Rows on the Conservative benches over corporal punishment are likely to dominate debate on legislation conceived by ministers as a pre-election measure to wrong-foot Labour.

The Government decision to allow its back-benchers a free vote on an amendment that would allow schools to insist parents sign an agreement permitting corporal punishment to be administered to their children has opened the way for warfare within its own ranks.

James Pawsey, chairman of the Conservative back-bench education committee and for most of his career a Government loyalist, wants schools to be allowed the sanction of corporal punishment. And while his amendment will almost certainly be defeated by the combined votes of ministers and Labour and Liberal Democrat MPs, Mr Pawsey has considerable support.

During the second reading of the Bill this week at least one MP was unwilling to stop at caning. According to Terry Dicks, Conservative MP for Hayes and Harlington, putting parents in prison might be a more effective means of ensuring children behaved in school.

However, the measure was strongly opposed by other Conservative MPs. Lady Olga Maitland, MP for Sutton and Cheam, denounced caning as degrading and demeaning for both pupil and teacher.
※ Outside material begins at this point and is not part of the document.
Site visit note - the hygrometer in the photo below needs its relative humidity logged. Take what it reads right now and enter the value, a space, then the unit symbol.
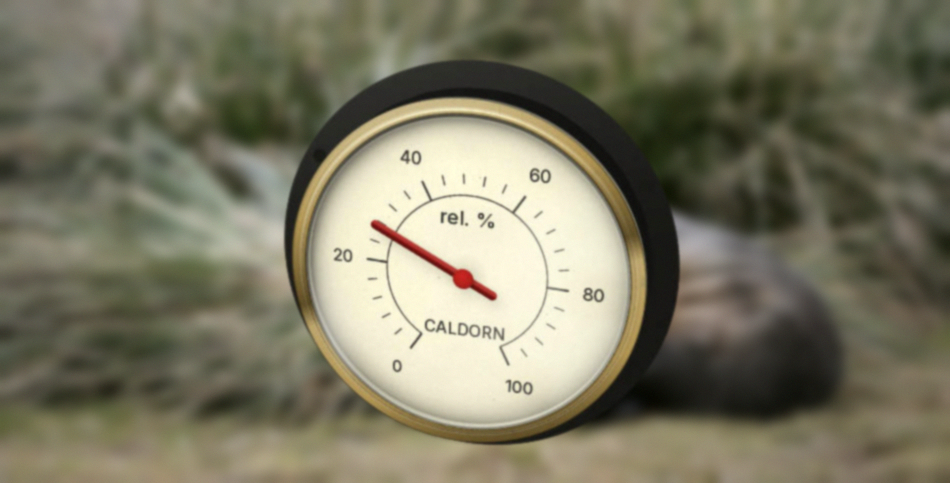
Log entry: 28 %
She said:“I find something abhorrent in a civilised society where differences are resolved by debate, yet here we have a situation where, as a last resort, schools are to be allowed to use the cane.”

Such views were echoed by Andrew Rowe, Conservative MP for mid-Kent, who described the amendment as absurd. The most likely targets of corporal punishment would, he said, be those children who already have too much violence inflicted by their home backgrounds.
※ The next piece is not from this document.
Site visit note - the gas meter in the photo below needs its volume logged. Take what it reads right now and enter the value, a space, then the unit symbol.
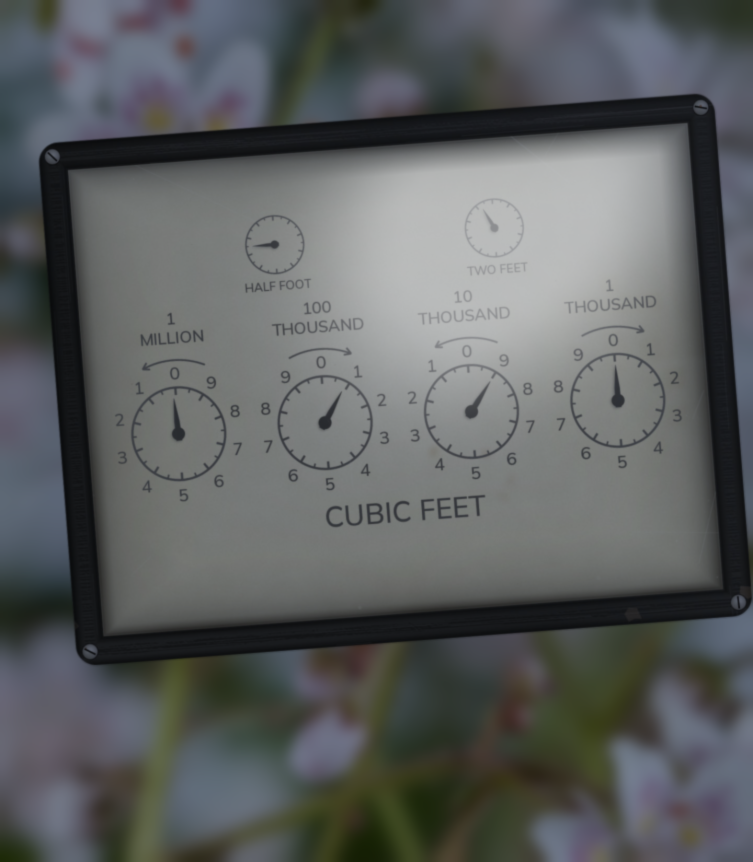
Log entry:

It can only have been irksome for ministers that the Bill’s focus has shifted from the measures to allow schools to introduce greater selection and provide potential Labour embarrassment. The Education and Employment Secretary, Gillian Shephard, twice went through a list of Labour MPs deemed to have taken advantage of “sound Conservative policies on choice”.

There was Tony Blair, who has sent his son to a grant-maintained school; Harriet Harman, social security frontbencher, with a son at a grant-maintained grammar school; Peter Kilfoyle, deputy education spokesperson, with a child at a selective school; Dr Anthony Wright, MP for Cannock and Burntwood, with a child at a grant-maintained grammar school. Also in the roll call were Margaret Hodge, MP for Islington, and Jack Straw, Home Office frontbencher, deemed to have sent children across council boundaries.

In response to protests from Mr Kilfoyle, Mrs Shephard said she unreservedly withdrew her remarks about him, but repeated her claim that members of Labour’s frontbench espoused Conservative policies for their own children, but opposed them for everybody else’s.

In replying to the debate for the Government, Eric Forth, minister of state, warmed to the personal attack on the Opposition. He told MPs that as leader of Sheffield council, David Blunkett, leader of Labour’s education team, had played a part in preventing schools from insisting that pupils wear uniform and he had voted in favour of the abolition of sixth-forms in secondary schools.

When pressed by Mr Blunkett to say how many members of the Cabinet send their children to state schools, Mr Forth suggested such a figure was irrelevant.

“We do not condemn independent schools, selective schools or grant-maintained schools. Labour members condemn these schools and yet they send their own children to them,” he said.

The Bill was attacked by Mr Blunkett as an attempt by the Conservatives to return to an era where only an elite were educated to a high standard. The evidence from The Ridings school in Halifax contradicted the Government’s claim that the presence of selective schools levers up standards across the board.

Labour’s amendment calling for the Bill to go to a standing committee before being debated was defeated by 28 votes.